• SOURCE TEXT:
******************************
- Genre: Crime; Drama;
- Based on: The Big Easy by Daniel Petrie Jr.
- Developed by: Jacqueline Zambrano
- Starring: Tony Crane; Barry Corbin; Eric George; Susan Walters; Leslie Bibb;
- Composers: David Torkanowsky; Joseph Vitarelli;
- Country of origin: United States
- Original language: English
- No. of seasons: 2
- No. of episodes: 35

Production
- Executive producers: Larry Jacobson; Sonny Grosso; Daniel Petrie Jr.; Robert De Laurentiis; Jacqueline Zambrano;
- Producers: Blue André; David Calloway;
- Production locations: New Orleans, Louisiana, United States
- Camera setup: Film; Single-camera
- Running time: 60 minutes
- Production companies: Grosso-Jacobson Productions; ITC Entertainment; PolyGram Filmed Entertainment;

Original release
- Network: USA Network
- Release: August 11, 1996 – October 12, 1997

= The Big Easy (TV series) =

American crime drama television series

The Big Easy is an American crime drama series that was based on the 1987 film of the same name.
******************************
• YOUR OBJECTIVE: Please carry on writing the article about The Big Easy television series, starting after its last sentence.
******************************
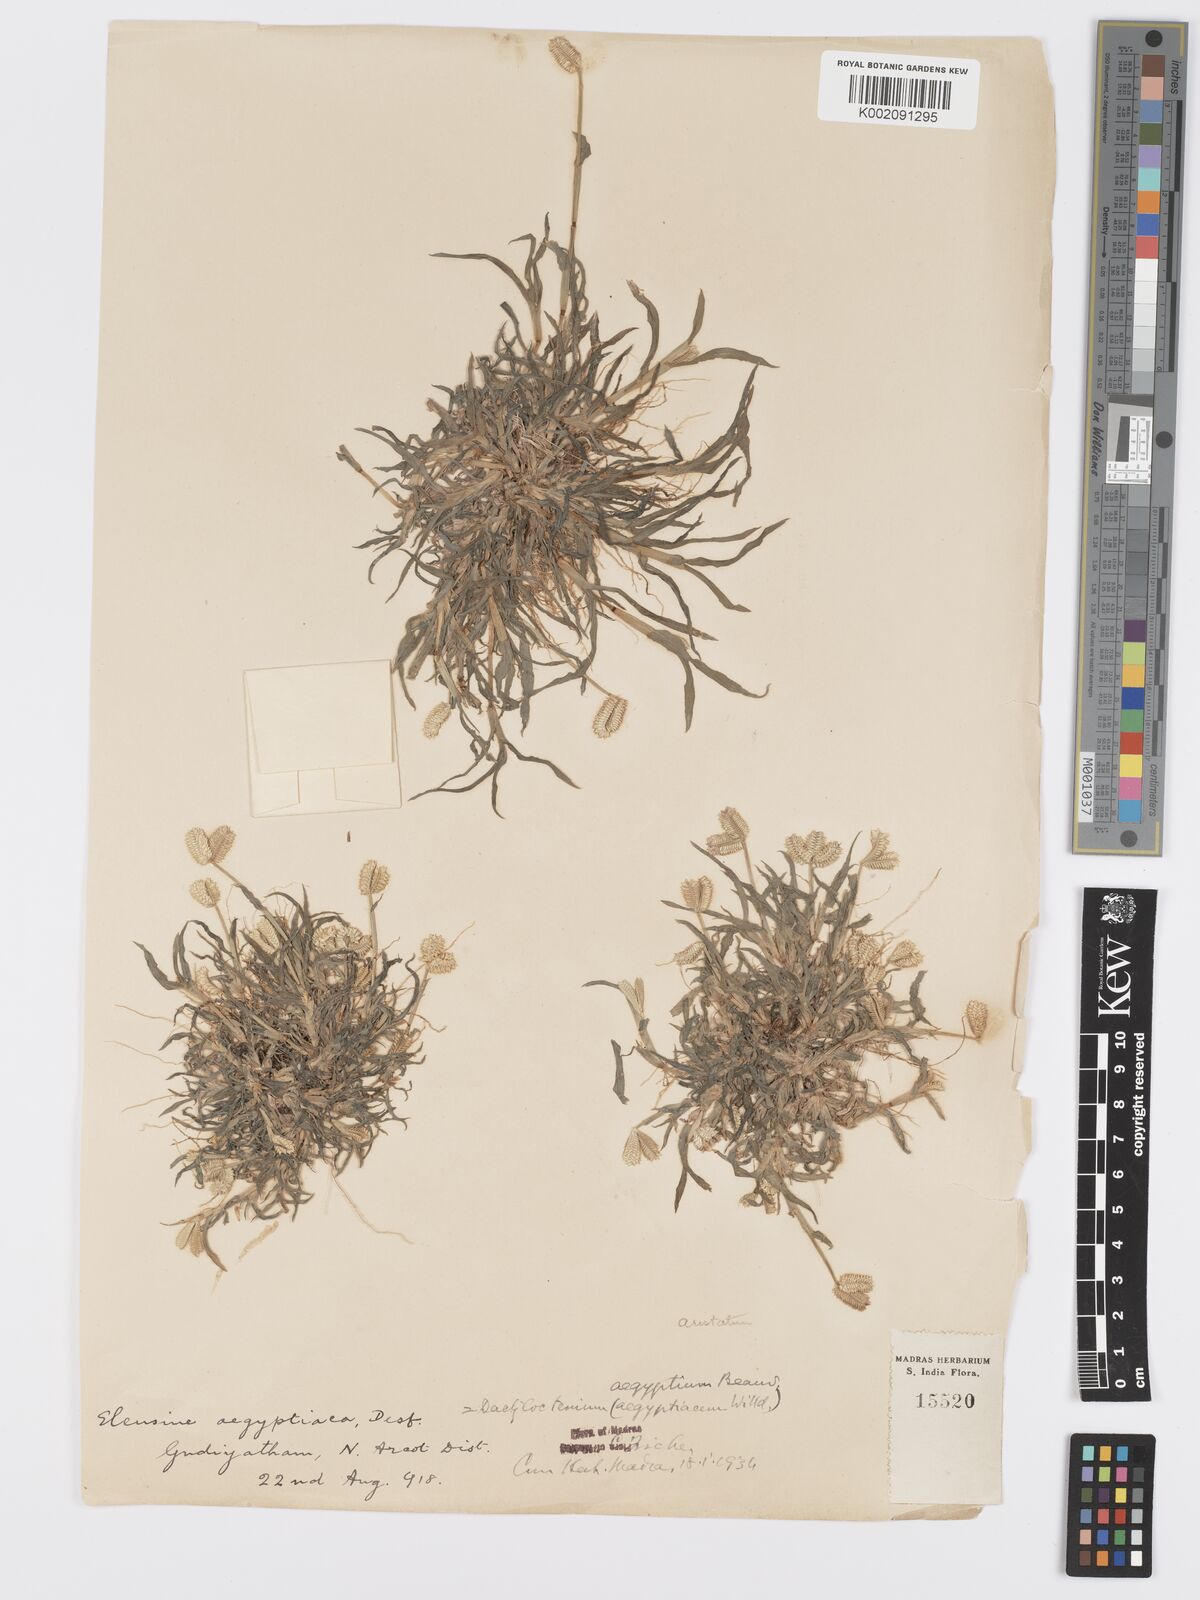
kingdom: Plantae
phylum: Tracheophyta
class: Liliopsida
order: Poales
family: Poaceae
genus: Dactyloctenium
******************************
• ANSWER SPACE:
The show premiered on the USA Network on August 11, 1996. Tony Crane played New Orleans police detective lieutenant Remy McSwain, Susan Walters played state district attorney Anne Osbourne, and Barry Corbin played police chief C.D. LeBlanc. It was developed by Jacqueline Zambrano, based on the characters created by Daniel Petrie Jr., who wrote the screenplay to the film and also was the executive producer of the series. Thirty-five episodes were broadcast over two seasons.

The series takes place in New Orleans, Louisiana, and was shot on location.

==Premise==
A male New Orleans detective and a female district attorney investigate crimes for the New Orleans police department.

==Cast==
- Tony Crane as Det. Remy McSwain
- Barry Corbin as Sheriff C.D. LeBlanc
- Eric George as Smiley Dupree
- Susan Walters as Anne Osbourne (season 1)
- Karla Tamburelli as Det. Darlene Broussard (season 1)
- Troy Bryant as A.D.A. Lightin' Hawkins (season 1)
- Leslie Bibb as Det. Janine Rebbenack (season 2)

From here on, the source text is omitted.